Find the line with "If there is" in the entries below, then output every line from it down to the line with "Nall Manual Posting | N | 0 |", exactly and with no pictures.

Page images and extracted text:

━━━━━━━━━━━━━━━━

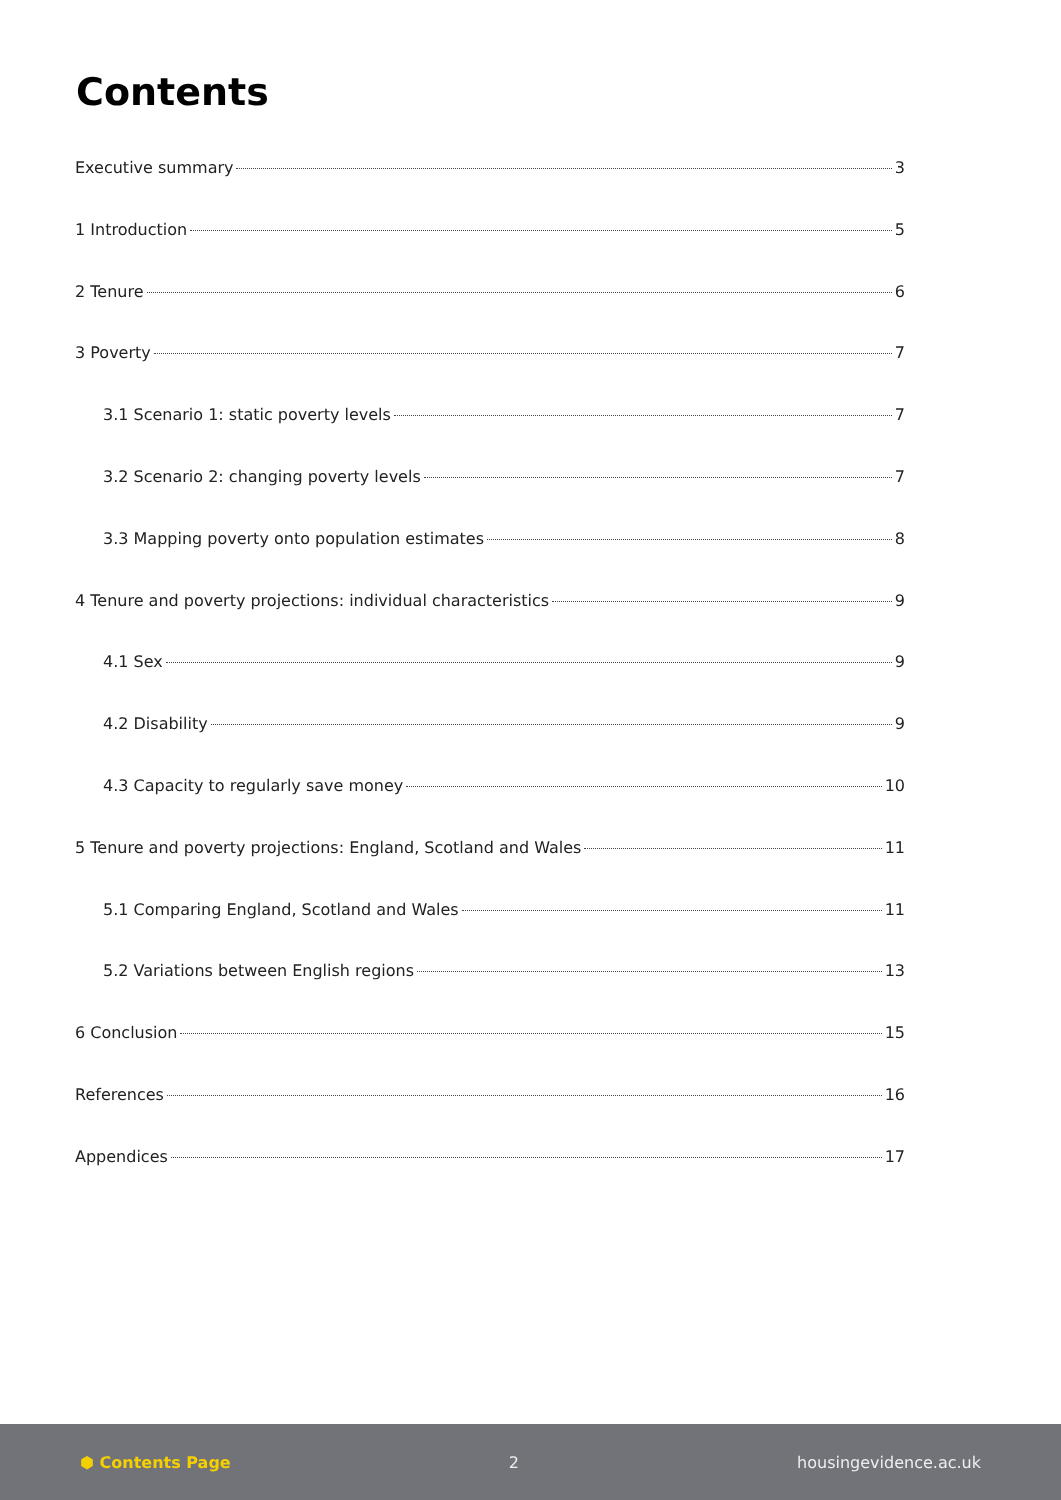Contents
Executive summary 3
1 Introduction 5
2 Tenure 6
3 Poverty 7
3.1 Scenario 1: static poverty levels 7
3.2 Scenario 2: changing poverty levels 7
3.3 Mapping poverty onto population estimates 8
4 Tenure and poverty projections: individual characteristics 9
4.1 Sex 9
4.2 Disability 9
4.3 Capacity to regularly save money 10
5 Tenure and poverty projections: England, Scotland and Wales 11
5.1 Comparing England, Scotland and Wales 11
5.2 Variations between English regions 13
6 Conclusion 15
References 16
Appendices 17
⬢ Contents Page 2 housingevidence.ac.uk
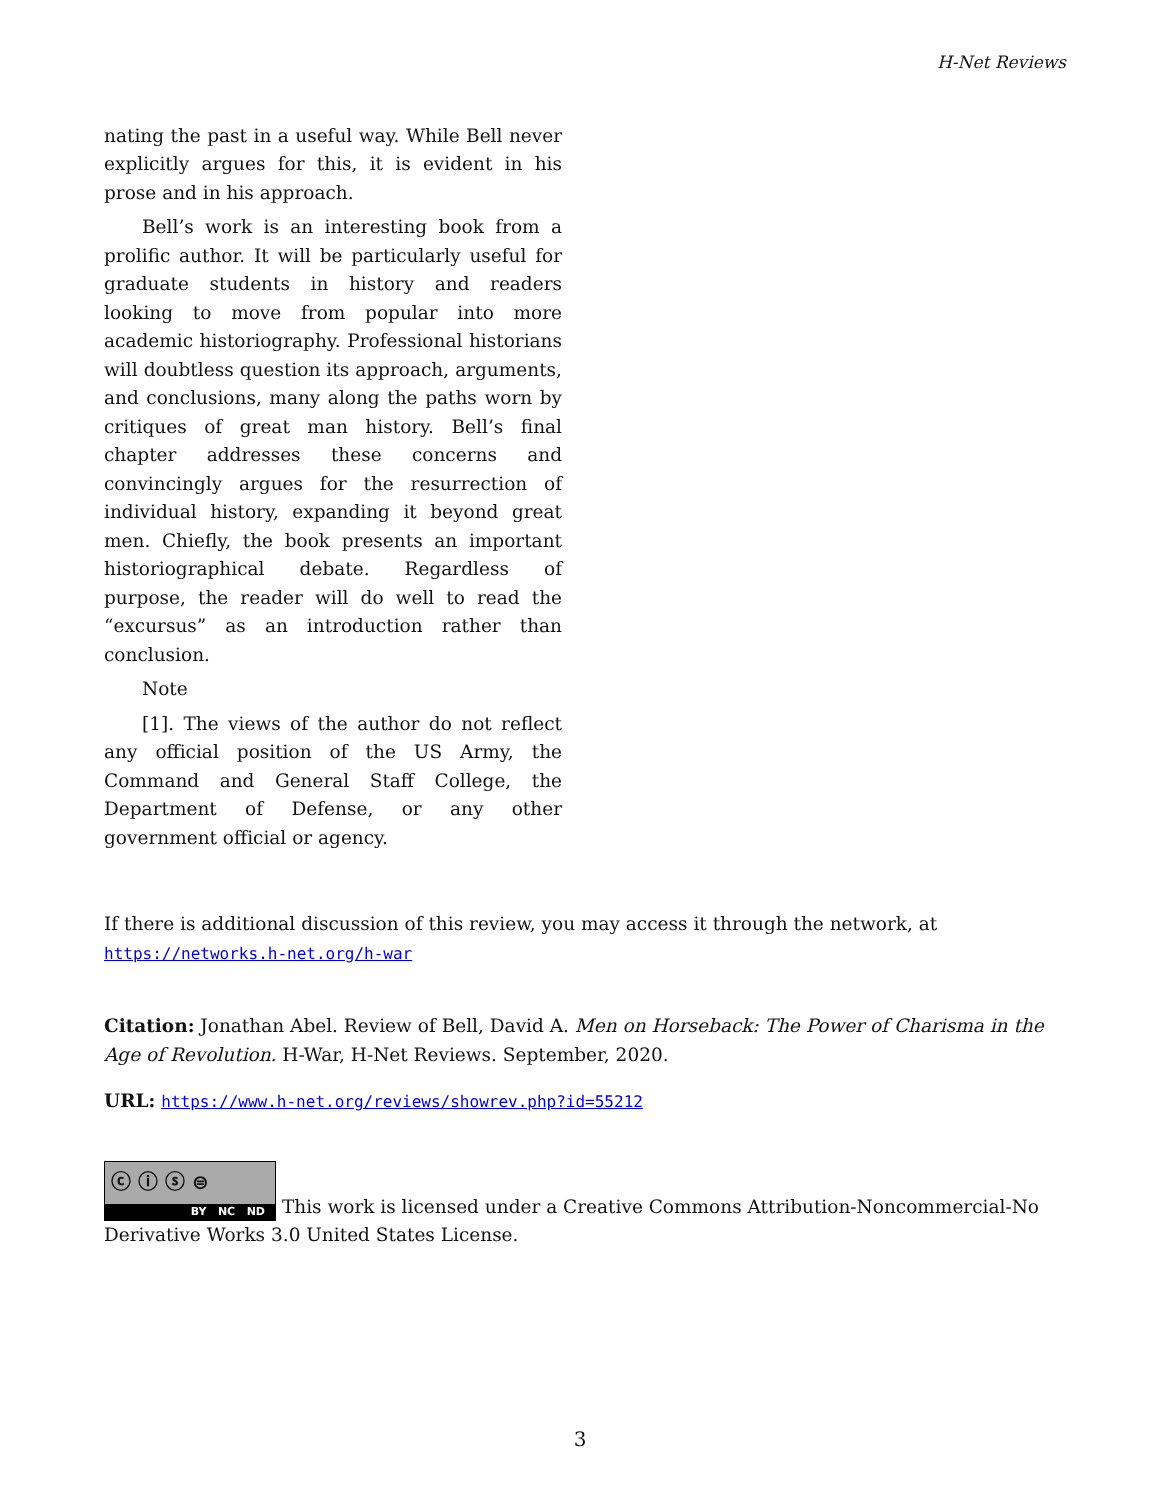H-Net Reviews
nating the past in a useful way. While Bell never explicitly argues for this, it is evident in his prose and in his approach.
Bell’s work is an interesting book from a prolific author. It will be particularly useful for graduate students in history and readers looking to move from popular into more academic historiography. Professional historians will doubtless question its approach, arguments, and conclusions, many along the paths worn by critiques of great man history. Bell’s final chapter addresses these concerns and convincingly argues for the resurrection of individual history, expanding it beyond great men. Chiefly, the book presents an important historiographical debate. Regardless of purpose, the reader will do well to read the “excursus” as an introduction rather than conclusion.
Note
[1]. The views of the author do not reflect any official position of the US Army, the Command and General Staff College, the Department of Defense, or any other government official or agency.
If there is additional discussion of this review, you may access it through the network, at
https://networks.h-net.org/h-war
Citation: Jonathan Abel. Review of Bell, David A. Men on Horseback: The Power of Charisma in the Age of Revolution. H-War, H-Net Reviews. September, 2020.
URL: https://www.h-net.org/reviews/showrev.php?id=55212
ⓒ ⓘ ⓢ ⊜ BY NC ND This work is licensed under a Creative Commons Attribution-Noncommercial-No Derivative Works 3.0 United States License.
3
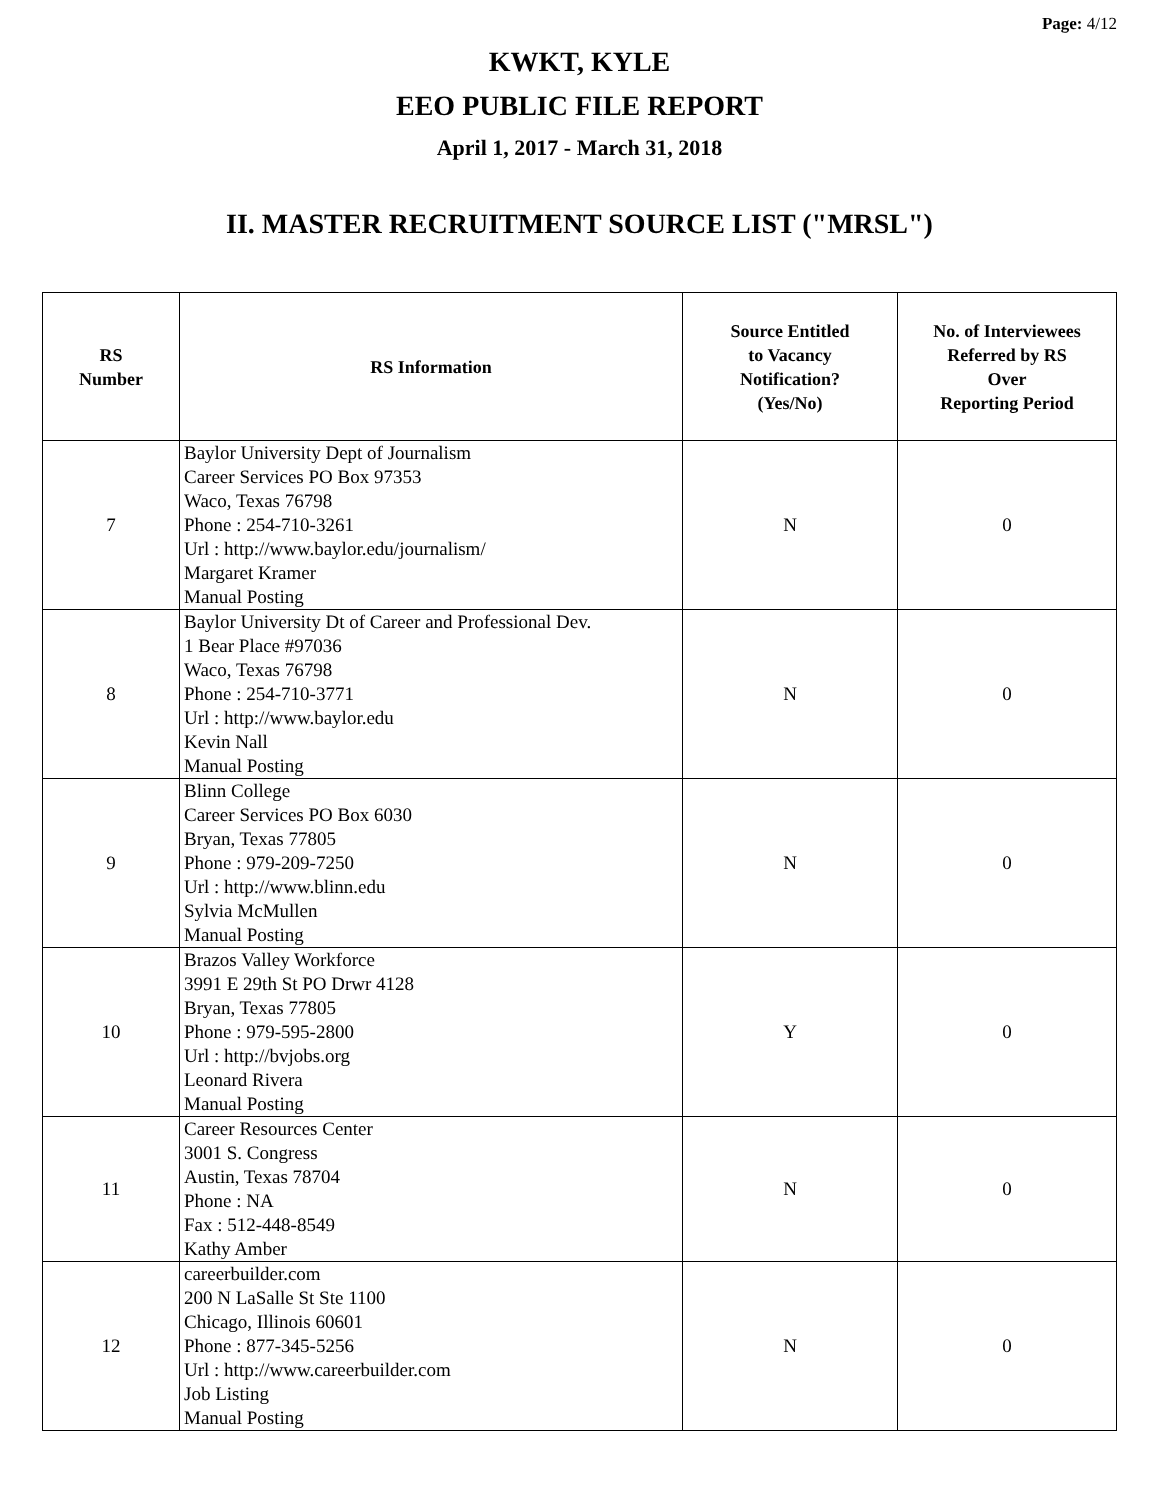Page: 4/12
KWKT, KYLE
EEO PUBLIC FILE REPORT
April 1, 2017 - March 31, 2018
II. MASTER RECRUITMENT SOURCE LIST ("MRSL")
| RS Number | RS Information | Source Entitled to Vacancy Notification? (Yes/No) | No. of Interviewees Referred by RS Over Reporting Period |
| --- | --- | --- | --- |
| 7 | Baylor University Dept of Journalism Career Services PO Box 97353 Waco, Texas 76798 Phone : 254-710-3261 Url : http://www.baylor.edu/journalism/ Margaret Kramer Manual Posting | N | 0 |
| 8 | Baylor University Dt of Career and Professional Dev. 1 Bear Place #97036 Waco, Texas 76798 Phone : 254-710-3771 Url : http://www.baylor.edu Kevin Nall Manual Posting | N | 0 |
| 9 | Blinn College Career Services PO Box 6030 Bryan, Texas 77805 Phone : 979-209-7250 Url : http://www.blinn.edu Sylvia McMullen Manual Posting | N | 0 |
| 10 | Brazos Valley Workforce 3991 E 29th St PO Drwr 4128 Bryan, Texas 77805 Phone : 979-595-2800 Url : http://bvjobs.org Leonard Rivera Manual Posting | Y | 0 |
| 11 | Career Resources Center 3001 S. Congress Austin, Texas 78704 Phone : NA Fax : 512-448-8549 Kathy Amber | N | 0 |
| 12 | careerbuilder.com 200 N LaSalle St Ste 1100 Chicago, Illinois 60601 Phone : 877-345-5256 Url : http://www.careerbuilder.com Job Listing Manual Posting | N | 0 |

━━━━━━━━━━━━━━━━

Output of the exercise:
If there is additional discussion of this review, you may access it through the network, at
https://networks.h-net.org/h-war
Citation: Jonathan Abel. Review of Bell, David A. Men on Horseback: The Power of Charisma in the Age of Revolution. H-War, H-Net Reviews. September, 2020.
URL: https://www.h-net.org/reviews/showrev.php?id=55212
ⓒ ⓘ ⓢ ⊜ BY NC ND This work is licensed under a Creative Commons Attribution-Noncommercial-No Derivative Works 3.0 United States License.
3
Page: 4/12
KWKT, KYLE
EEO PUBLIC FILE REPORT
April 1, 2017 - March 31, 2018
II. MASTER RECRUITMENT SOURCE LIST ("MRSL")
| RS Number | RS Information | Source Entitled to Vacancy Notification? (Yes/No) | No. of Interviewees Referred by RS Over Reporting Period |
| --- | --- | --- | --- |
| 7 | Baylor University Dept of Journalism Career Services PO Box 97353 Waco, Texas 76798 Phone : 254-710-3261 Url : http://www.baylor.edu/journalism/ Margaret Kramer Manual Posting | N | 0 |
| 8 | Baylor University Dt of Career and Professional Dev. 1 Bear Place #97036 Waco, Texas 76798 Phone : 254-710-3771 Url : http://www.baylor.edu Kevin Nall Manual Posting | N | 0 |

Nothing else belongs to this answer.